[Chart comprehension data]
-------

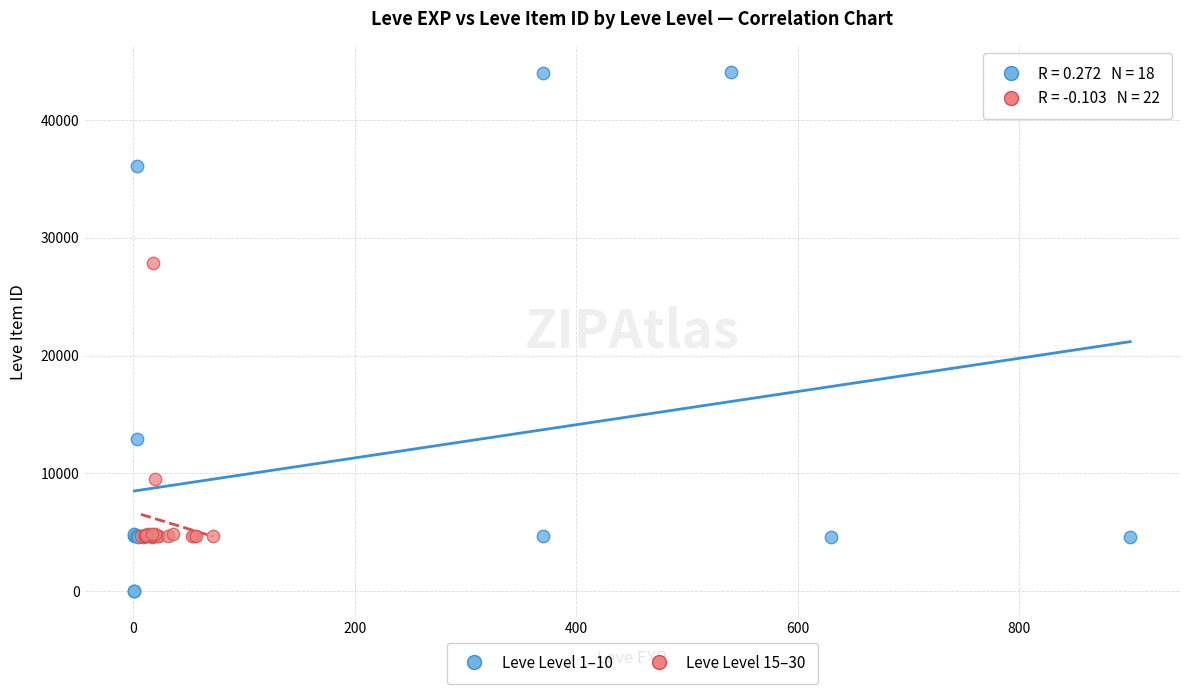

Which series reaches the maximum Y coordinate?

Leve Level 1–10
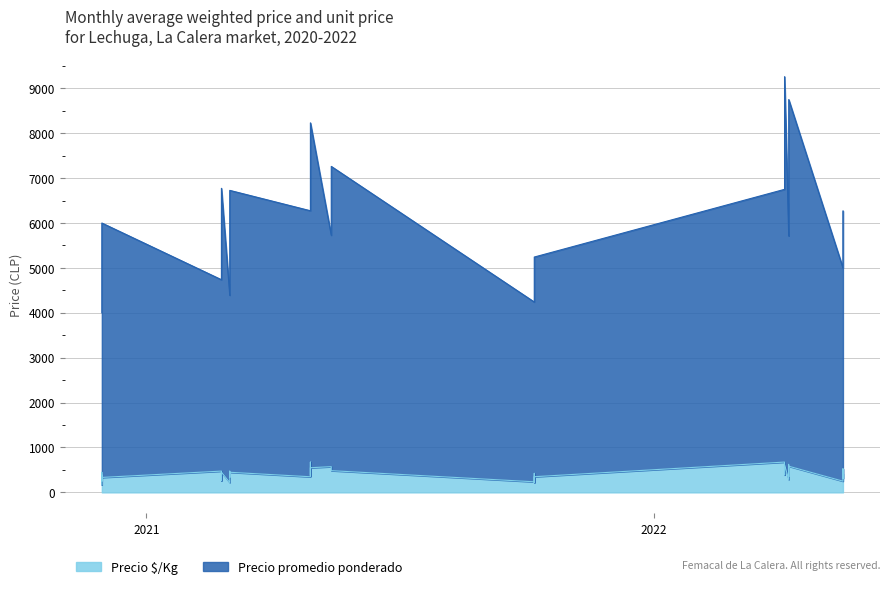

How many lines are shown in the chart?

2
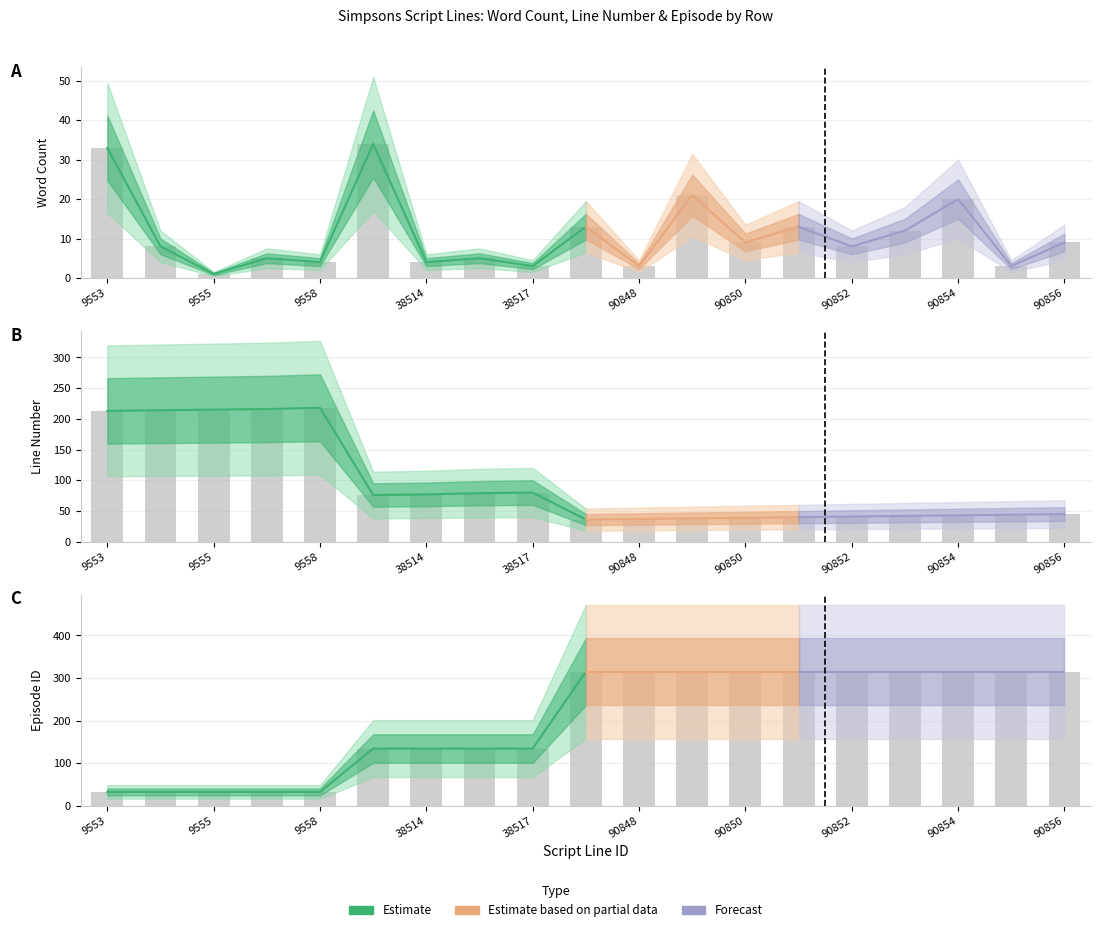

Between 90854 and 90855, which is larger?

90854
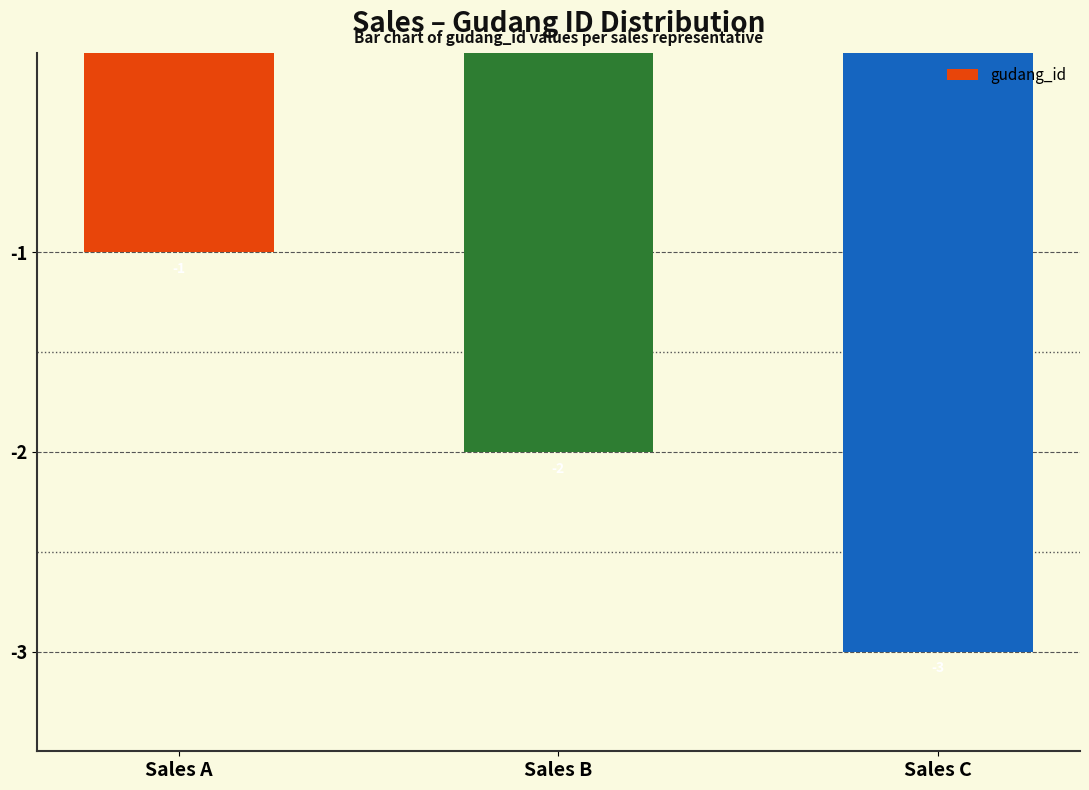

What is the value of the 3rd bar from the left?

-3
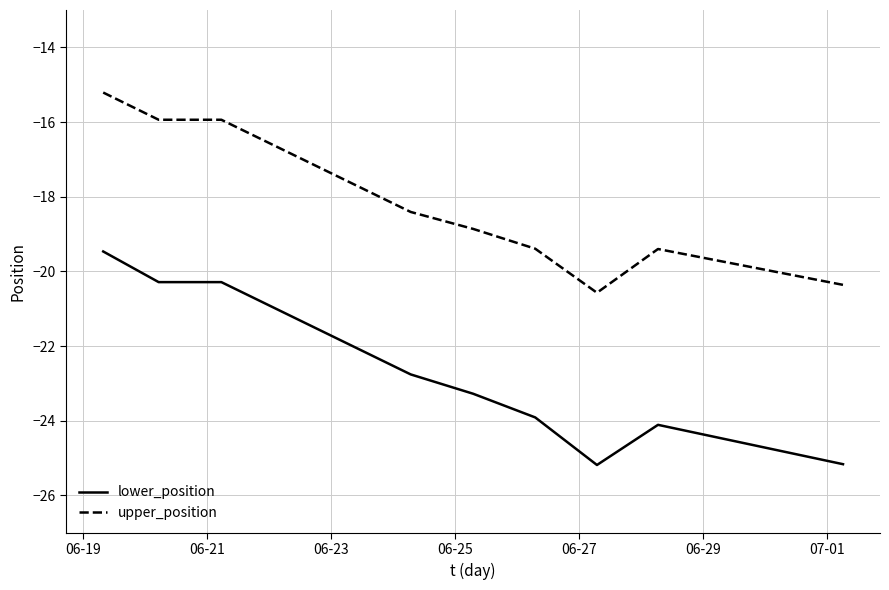

Which series has the largest total across all categories?

upper_position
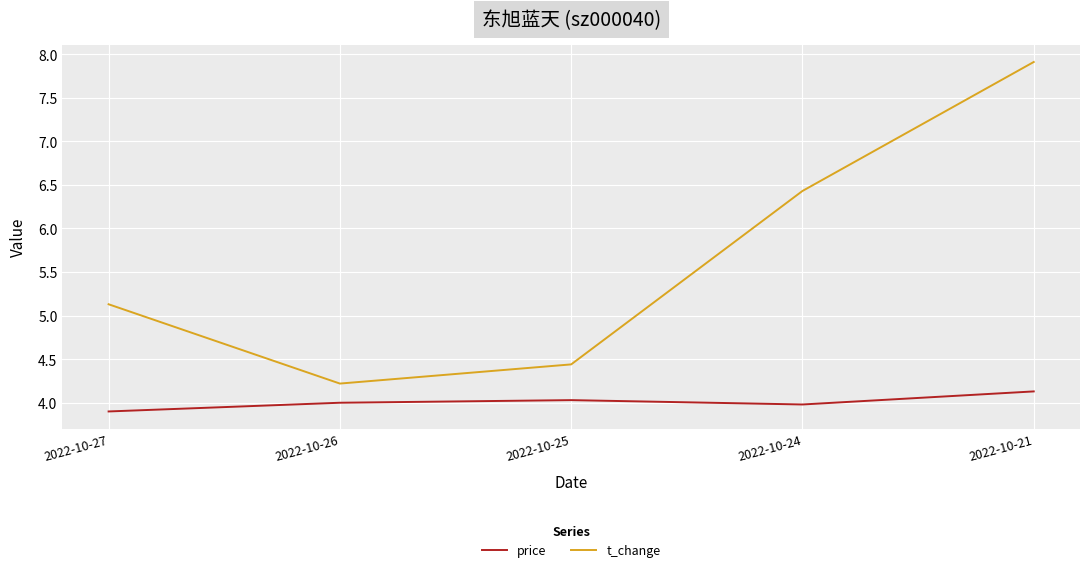

What is the spread (max minus min) of values at 2022-10-21?

3.8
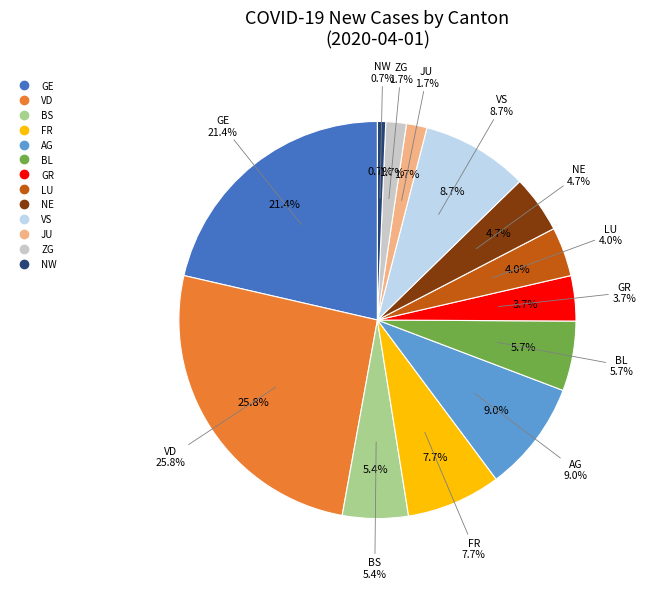

What is the largest slice in the pie chart?

VD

-------

→ What is expected: Retype every item above word for word, omitting the pictures.

→ Response area:
Which series reaches the maximum Y coordinate?

Leve Level 1–10

How many lines are shown in the chart?

2

Between 90854 and 90855, which is larger?

90854

What is the value of the 3rd bar from the left?

-3

Which series has the largest total across all categories?

upper_position

What is the spread (max minus min) of values at 2022-10-21?

3.8

What is the largest slice in the pie chart?

VD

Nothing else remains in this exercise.